* What is needed:
List every line of the records that contains the string "сэтгэлд", matching case exactly.
Available records Start Marker
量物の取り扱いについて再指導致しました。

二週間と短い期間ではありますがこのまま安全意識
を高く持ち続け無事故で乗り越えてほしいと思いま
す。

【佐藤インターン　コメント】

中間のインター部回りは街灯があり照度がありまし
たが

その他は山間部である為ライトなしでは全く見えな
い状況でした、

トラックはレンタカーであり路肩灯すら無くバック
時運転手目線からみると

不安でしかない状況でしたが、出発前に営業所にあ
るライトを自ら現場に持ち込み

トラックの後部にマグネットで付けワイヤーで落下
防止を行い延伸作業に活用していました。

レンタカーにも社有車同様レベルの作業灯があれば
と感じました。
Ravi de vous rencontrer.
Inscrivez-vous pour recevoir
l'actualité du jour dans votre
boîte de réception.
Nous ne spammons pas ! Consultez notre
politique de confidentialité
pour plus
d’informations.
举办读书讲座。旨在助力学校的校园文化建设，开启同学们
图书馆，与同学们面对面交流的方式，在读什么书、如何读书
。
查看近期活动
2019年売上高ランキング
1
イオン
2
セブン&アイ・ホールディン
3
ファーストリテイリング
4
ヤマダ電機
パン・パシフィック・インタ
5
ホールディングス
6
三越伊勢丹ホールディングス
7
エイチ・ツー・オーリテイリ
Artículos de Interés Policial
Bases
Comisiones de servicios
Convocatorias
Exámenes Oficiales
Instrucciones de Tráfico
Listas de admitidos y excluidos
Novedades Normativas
Available records End Marker
Available records Start Marker
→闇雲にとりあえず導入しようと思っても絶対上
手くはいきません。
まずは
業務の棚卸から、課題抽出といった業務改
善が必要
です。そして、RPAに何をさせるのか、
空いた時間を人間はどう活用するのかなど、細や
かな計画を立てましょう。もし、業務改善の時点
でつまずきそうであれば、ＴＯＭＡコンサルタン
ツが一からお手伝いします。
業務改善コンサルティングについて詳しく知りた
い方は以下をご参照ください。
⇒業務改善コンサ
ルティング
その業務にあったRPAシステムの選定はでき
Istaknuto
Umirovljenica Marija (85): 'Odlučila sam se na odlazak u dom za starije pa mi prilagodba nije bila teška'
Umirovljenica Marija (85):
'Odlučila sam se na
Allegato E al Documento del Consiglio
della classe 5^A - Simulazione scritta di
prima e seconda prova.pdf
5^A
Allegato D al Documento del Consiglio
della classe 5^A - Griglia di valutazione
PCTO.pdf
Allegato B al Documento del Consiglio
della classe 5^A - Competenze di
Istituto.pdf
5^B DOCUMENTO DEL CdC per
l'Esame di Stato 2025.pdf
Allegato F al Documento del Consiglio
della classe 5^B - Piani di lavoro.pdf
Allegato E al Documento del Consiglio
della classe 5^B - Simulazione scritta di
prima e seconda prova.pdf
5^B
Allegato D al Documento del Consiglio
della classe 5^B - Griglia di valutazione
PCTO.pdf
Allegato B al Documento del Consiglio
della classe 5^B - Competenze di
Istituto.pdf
Available records End Marker
Available records Start Marker
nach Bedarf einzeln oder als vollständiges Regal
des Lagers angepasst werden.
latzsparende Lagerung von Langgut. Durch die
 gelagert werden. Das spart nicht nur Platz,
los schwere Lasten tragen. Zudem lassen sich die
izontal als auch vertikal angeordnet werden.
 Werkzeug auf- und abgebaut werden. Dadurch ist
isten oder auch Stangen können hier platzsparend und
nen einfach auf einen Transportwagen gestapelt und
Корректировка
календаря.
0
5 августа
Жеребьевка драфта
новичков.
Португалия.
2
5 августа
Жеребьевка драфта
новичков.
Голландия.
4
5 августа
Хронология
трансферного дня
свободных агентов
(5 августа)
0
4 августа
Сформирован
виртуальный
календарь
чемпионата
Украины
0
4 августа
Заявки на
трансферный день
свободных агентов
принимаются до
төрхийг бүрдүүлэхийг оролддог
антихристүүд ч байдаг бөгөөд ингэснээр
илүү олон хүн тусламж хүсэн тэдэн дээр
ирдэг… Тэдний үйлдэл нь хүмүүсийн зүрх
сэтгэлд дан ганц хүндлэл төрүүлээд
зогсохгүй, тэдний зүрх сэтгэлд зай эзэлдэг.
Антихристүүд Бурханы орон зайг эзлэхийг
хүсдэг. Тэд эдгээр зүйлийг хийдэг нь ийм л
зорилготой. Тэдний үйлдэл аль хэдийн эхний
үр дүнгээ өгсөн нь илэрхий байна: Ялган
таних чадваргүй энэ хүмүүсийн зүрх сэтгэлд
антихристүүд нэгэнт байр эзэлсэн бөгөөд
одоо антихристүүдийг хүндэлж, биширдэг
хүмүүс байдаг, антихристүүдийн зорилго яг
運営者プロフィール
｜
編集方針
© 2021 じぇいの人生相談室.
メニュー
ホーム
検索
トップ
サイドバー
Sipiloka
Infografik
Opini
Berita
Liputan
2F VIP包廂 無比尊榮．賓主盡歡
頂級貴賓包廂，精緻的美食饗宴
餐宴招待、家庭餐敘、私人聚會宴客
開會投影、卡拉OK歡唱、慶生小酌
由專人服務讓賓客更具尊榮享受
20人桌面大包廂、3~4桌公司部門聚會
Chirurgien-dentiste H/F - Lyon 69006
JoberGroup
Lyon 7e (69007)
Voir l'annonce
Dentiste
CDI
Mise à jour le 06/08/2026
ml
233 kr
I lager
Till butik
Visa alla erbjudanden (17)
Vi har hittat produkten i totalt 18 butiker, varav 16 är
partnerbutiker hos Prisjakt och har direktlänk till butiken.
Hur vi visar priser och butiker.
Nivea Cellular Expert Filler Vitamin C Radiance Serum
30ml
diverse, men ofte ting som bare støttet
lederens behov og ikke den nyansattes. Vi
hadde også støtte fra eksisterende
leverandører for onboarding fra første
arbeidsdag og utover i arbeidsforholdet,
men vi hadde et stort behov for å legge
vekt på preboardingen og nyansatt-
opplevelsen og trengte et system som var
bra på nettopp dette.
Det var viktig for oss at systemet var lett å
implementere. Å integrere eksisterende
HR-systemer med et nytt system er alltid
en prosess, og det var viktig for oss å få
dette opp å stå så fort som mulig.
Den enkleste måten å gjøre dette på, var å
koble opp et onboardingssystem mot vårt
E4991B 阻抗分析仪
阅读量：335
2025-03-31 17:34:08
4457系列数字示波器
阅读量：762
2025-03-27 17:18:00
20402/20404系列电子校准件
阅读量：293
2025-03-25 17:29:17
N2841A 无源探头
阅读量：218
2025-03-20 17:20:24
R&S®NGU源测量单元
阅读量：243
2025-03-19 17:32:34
Available records End Marker
* Answer to this problem:
сэтгэлд дан ганц хүндлэл төрүүлээд
зогсохгүй, тэдний зүрх сэтгэлд зай эзэлдэг.
таних чадваргүй энэ хүмүүсийн зүрх сэтгэлд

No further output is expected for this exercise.